> _TASK GOAL_: Read the records below and report each line in which "linejoin" occurs.

> _PROVIDED ENTRIES_:
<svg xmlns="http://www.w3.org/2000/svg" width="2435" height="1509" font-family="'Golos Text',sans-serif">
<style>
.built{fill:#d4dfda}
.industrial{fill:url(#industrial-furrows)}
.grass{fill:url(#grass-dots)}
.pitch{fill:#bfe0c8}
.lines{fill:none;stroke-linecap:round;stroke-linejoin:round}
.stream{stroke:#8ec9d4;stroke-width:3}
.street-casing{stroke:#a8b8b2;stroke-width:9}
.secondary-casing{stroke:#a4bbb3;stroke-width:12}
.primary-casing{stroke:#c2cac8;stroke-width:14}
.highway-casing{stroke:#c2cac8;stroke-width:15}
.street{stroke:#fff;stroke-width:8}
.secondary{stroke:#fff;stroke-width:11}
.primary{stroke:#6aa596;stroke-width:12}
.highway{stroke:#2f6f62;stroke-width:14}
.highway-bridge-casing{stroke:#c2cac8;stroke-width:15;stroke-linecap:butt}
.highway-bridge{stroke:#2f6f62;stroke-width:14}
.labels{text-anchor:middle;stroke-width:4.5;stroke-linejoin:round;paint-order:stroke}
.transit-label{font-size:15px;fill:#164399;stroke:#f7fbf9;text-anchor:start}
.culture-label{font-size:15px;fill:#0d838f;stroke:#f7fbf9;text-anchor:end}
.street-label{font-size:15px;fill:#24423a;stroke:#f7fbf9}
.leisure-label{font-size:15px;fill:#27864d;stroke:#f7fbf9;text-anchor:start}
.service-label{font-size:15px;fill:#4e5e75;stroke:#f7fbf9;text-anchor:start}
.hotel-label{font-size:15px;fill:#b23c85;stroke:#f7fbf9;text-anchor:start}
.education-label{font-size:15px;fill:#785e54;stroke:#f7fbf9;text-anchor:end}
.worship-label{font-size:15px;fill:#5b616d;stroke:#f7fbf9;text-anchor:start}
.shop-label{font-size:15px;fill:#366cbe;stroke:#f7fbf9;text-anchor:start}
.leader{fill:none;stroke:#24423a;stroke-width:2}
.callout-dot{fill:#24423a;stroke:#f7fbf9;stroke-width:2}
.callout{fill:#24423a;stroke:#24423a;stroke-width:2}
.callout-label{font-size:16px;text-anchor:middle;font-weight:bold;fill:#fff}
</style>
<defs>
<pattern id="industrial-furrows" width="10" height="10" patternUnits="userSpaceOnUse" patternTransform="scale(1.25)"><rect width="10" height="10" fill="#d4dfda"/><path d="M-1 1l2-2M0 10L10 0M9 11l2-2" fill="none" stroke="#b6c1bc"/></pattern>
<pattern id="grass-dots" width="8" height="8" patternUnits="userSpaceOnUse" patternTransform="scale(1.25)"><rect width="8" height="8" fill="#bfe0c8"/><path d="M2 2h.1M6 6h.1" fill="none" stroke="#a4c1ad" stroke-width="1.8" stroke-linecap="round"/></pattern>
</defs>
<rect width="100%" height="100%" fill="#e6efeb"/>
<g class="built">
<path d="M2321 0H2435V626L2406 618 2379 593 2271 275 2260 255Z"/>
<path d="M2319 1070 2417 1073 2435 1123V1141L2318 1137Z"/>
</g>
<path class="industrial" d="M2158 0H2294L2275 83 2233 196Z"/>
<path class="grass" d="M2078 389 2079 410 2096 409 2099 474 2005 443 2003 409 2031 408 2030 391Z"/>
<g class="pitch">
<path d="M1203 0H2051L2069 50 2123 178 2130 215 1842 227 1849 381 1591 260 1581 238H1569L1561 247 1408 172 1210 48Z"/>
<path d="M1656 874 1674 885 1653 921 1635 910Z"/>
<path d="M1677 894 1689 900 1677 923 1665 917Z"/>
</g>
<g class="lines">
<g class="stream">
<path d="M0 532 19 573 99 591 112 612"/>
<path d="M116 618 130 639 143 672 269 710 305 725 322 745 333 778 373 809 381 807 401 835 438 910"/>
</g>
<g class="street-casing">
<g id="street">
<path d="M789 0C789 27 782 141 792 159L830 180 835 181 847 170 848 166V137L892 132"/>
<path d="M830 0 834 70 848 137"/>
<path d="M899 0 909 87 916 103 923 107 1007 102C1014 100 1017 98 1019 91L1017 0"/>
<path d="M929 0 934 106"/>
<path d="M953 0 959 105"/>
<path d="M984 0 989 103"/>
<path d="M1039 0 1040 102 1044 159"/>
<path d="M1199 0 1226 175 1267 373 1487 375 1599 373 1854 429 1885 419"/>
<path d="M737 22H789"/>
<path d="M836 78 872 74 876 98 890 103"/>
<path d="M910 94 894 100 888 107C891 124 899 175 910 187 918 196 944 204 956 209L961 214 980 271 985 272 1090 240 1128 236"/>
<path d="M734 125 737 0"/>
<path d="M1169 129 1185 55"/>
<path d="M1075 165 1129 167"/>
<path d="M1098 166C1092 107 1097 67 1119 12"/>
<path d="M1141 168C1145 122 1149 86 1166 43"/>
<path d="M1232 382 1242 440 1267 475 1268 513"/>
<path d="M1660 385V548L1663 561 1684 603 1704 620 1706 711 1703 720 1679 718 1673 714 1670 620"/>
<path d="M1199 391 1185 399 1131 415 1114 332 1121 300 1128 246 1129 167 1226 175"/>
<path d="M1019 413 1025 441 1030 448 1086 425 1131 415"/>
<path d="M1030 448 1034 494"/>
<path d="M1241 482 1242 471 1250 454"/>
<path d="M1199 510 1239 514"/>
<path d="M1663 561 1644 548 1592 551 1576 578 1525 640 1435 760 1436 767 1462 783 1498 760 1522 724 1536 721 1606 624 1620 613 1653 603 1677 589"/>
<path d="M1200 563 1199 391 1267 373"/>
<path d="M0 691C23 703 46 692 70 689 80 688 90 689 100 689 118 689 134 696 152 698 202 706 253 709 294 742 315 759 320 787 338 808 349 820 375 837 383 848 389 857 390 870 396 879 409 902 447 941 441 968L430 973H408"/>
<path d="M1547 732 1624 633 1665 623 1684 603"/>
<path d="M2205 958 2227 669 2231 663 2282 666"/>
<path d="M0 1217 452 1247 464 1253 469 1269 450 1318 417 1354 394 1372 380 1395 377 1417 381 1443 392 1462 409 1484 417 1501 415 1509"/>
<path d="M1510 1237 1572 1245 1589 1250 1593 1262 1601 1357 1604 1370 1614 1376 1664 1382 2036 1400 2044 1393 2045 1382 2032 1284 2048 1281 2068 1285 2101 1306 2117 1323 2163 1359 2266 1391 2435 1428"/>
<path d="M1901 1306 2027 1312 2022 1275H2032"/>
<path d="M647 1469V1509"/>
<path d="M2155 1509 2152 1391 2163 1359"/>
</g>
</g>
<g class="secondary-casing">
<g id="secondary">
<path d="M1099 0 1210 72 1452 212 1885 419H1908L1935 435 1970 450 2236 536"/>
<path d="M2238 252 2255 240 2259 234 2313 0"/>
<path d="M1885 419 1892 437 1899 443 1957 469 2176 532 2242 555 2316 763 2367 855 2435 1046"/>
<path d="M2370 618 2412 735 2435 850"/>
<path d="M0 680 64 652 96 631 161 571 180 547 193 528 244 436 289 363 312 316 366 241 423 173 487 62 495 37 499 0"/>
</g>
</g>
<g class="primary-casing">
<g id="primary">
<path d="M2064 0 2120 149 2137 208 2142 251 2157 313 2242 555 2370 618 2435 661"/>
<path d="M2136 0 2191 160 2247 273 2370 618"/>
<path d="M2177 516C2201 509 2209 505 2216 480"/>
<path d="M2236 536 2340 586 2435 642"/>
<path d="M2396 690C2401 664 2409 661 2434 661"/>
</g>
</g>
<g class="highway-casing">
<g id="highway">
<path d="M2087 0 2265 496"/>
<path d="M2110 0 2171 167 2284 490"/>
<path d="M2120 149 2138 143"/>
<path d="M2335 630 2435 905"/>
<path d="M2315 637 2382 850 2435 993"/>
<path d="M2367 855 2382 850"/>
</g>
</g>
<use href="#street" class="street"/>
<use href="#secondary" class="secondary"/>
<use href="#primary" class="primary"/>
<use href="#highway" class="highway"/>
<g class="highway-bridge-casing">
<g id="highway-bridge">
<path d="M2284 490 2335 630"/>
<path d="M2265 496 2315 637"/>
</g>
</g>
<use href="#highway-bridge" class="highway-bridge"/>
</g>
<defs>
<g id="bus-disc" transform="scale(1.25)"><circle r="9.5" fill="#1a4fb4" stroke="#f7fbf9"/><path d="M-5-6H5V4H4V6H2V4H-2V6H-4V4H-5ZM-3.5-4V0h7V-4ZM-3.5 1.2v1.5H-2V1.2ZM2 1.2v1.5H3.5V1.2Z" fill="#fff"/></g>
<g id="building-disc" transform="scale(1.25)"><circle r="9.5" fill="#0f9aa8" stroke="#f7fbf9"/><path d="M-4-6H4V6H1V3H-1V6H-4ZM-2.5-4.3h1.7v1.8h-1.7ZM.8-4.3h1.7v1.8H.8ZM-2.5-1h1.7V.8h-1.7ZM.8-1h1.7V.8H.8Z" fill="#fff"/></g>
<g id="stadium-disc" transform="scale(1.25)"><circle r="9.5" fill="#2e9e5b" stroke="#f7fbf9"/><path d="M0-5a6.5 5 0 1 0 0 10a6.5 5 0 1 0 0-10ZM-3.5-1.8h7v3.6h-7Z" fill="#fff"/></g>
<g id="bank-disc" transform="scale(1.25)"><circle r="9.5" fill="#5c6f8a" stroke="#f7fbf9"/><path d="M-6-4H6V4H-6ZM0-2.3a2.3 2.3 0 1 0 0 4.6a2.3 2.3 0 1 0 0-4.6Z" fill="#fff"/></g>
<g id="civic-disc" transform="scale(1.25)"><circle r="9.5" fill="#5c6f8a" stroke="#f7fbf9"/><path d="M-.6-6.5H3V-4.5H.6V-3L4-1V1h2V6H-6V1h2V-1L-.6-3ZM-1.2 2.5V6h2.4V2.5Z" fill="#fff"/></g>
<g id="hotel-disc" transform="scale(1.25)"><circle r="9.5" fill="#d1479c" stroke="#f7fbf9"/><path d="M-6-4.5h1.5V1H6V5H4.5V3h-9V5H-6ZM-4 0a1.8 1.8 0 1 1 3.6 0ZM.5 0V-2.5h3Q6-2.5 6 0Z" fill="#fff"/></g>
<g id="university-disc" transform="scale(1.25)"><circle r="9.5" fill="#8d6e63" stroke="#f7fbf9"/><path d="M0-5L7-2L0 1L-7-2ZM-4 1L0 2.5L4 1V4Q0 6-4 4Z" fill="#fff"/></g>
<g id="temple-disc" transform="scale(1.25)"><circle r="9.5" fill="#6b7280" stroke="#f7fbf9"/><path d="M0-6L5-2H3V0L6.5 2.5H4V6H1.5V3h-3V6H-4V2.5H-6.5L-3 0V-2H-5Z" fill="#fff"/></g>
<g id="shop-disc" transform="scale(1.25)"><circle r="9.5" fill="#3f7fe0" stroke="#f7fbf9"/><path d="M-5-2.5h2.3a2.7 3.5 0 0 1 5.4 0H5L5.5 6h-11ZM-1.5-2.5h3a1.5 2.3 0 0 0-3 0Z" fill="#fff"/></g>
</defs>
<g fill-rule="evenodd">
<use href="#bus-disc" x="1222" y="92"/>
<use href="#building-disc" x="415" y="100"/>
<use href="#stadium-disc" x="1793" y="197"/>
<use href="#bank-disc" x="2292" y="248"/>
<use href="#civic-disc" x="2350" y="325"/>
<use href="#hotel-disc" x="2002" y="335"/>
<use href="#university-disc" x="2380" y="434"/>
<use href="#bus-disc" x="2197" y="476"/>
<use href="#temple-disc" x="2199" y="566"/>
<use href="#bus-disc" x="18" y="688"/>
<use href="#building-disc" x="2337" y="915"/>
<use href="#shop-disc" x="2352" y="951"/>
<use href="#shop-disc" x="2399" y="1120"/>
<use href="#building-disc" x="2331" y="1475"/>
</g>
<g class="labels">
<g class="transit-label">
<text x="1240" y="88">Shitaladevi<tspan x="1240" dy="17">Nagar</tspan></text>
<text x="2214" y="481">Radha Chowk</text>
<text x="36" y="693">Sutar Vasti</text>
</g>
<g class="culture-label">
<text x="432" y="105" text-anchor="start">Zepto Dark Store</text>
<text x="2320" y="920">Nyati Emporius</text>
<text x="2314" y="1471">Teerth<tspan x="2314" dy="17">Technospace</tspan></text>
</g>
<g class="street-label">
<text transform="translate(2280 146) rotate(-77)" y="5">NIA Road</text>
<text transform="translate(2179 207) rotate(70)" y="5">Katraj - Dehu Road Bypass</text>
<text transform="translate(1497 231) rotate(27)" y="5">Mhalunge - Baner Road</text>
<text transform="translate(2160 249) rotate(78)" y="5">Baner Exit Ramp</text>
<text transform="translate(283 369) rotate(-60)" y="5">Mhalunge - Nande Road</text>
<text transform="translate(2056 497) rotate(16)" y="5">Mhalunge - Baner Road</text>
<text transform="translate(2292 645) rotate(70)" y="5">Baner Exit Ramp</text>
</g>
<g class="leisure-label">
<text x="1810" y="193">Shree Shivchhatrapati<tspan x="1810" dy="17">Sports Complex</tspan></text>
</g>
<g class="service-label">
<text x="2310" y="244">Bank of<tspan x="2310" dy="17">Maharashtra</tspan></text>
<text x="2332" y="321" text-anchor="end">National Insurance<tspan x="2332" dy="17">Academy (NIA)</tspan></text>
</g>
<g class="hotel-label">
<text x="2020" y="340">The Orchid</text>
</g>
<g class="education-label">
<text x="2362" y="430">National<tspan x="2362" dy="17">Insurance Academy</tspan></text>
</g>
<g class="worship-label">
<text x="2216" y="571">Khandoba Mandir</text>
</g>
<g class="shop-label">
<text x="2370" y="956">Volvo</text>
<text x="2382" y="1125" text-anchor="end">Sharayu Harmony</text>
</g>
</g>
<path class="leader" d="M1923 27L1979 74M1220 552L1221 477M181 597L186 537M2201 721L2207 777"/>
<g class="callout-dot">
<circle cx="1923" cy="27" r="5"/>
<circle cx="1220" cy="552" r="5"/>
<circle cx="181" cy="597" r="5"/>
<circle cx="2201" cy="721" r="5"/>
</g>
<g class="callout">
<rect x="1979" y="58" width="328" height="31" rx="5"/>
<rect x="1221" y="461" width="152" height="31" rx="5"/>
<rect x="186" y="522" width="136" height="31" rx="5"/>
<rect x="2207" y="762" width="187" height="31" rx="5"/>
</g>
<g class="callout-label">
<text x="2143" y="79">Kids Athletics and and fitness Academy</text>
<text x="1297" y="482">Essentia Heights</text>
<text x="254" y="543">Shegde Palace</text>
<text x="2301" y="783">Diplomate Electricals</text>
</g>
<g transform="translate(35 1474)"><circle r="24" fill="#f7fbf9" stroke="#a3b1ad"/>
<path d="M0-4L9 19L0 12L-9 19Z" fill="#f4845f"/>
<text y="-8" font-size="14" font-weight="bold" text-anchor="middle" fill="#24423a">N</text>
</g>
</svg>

> _TASK RESULT_:
.lines{fill:none;stroke-linecap:round;stroke-linejoin:round}
.labels{text-anchor:middle;stroke-width:4.5;stroke-linejoin:round;paint-order:stroke}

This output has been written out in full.